Agus menjelaskan, kondisi industri pada negara-negara di Asia yang masih ekspansi seperti Filipina (53,7), Thailand (50,4), India (56,7), dan Taiwan (50,8). Sementara di Indonesia, indeks PMI hanya meningkat tipis ke 49,2 dari 48,9 di bulan Agustus.
"Kebijakan-kebijakan yang tepat dan dibutuhkan oleh sektor industri di antaranya, tindakan merevisi Permendag No. 8 Tahun 2024, Rancangan Peraturan Pemerintah tentang Gas Bumi untuk Kebutuhan Domestik, dan Peraturan Menteri Keuangan terkait Bea Masuk Anti-Dumping (BMAD) ubin keramik impor dan Bea Masuk Tindakan Pengamanan (BMTP) kain impor," kata Agus.
Diketahui sebelumnya, PMI Manufaktur Indonesia mencapai 49,2 pada September 2024, lebih tinggi dari 48,9 di bulan sebelumnya tetapi masih di bawah skor netral 50. Angka di bawah 50 mengindikasikan pelemahan, sementara skor di atasnya menunjukkan ekspansi.

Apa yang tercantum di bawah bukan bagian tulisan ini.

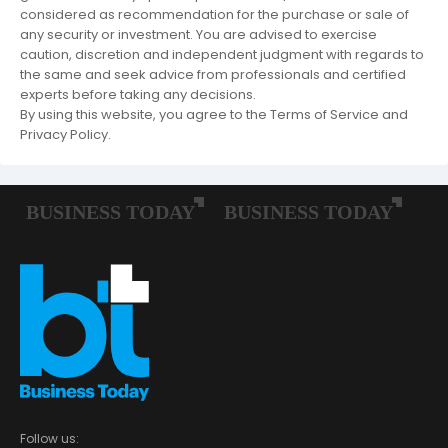
considered as recommendation for the purchase or sale of
any security or investment. You are advised to exercise
caution, discretion and independent judgment with regards to
the same and seek advice from professionals and certified
experts before taking any decisions.
By using this website, you agree to the Terms of Service and
Privacy Policy.
Follow us:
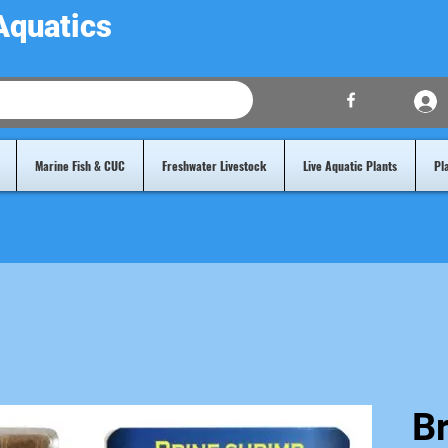
Aquatics
Marine Fish & CUC
Freshwater Livestock
Live Aquatic Plants
Pl
B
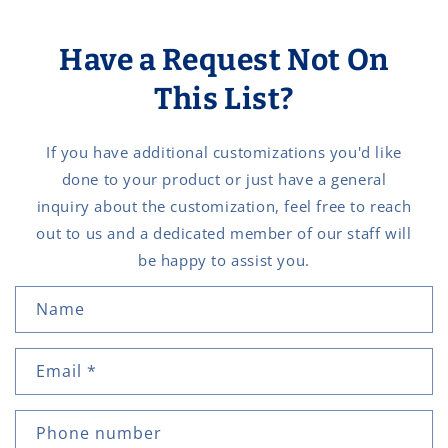
Have a Request Not On
This List?
If you have additional customizations you'd like
done to your product or just have a general
inquiry about the customization, feel free to reach
out to us and a dedicated member of our staff will
be happy to assist you.
C
Name
o
n
Email
*
t
a
c
Phone number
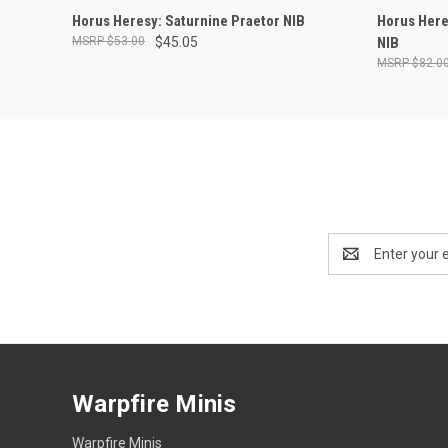
OUT OF STOCK
Horus Heresy: Saturnine Praetor NIB
Horus Here
$53.00
$45.05
NIB
$82.0
Email
Address
Warpfire Minis
Warpfire Minis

“Kinerja perekonomian sektor manufaktur Indonesia yang mengecewakan berkaitan dengan kondisi makro ekonomi global yang sedang lesu pada September," kata Direktur Ekonomi S&P Global Market Intelligence Paul Smith dalam keterangan resmi pada Selasa (1/10/2024).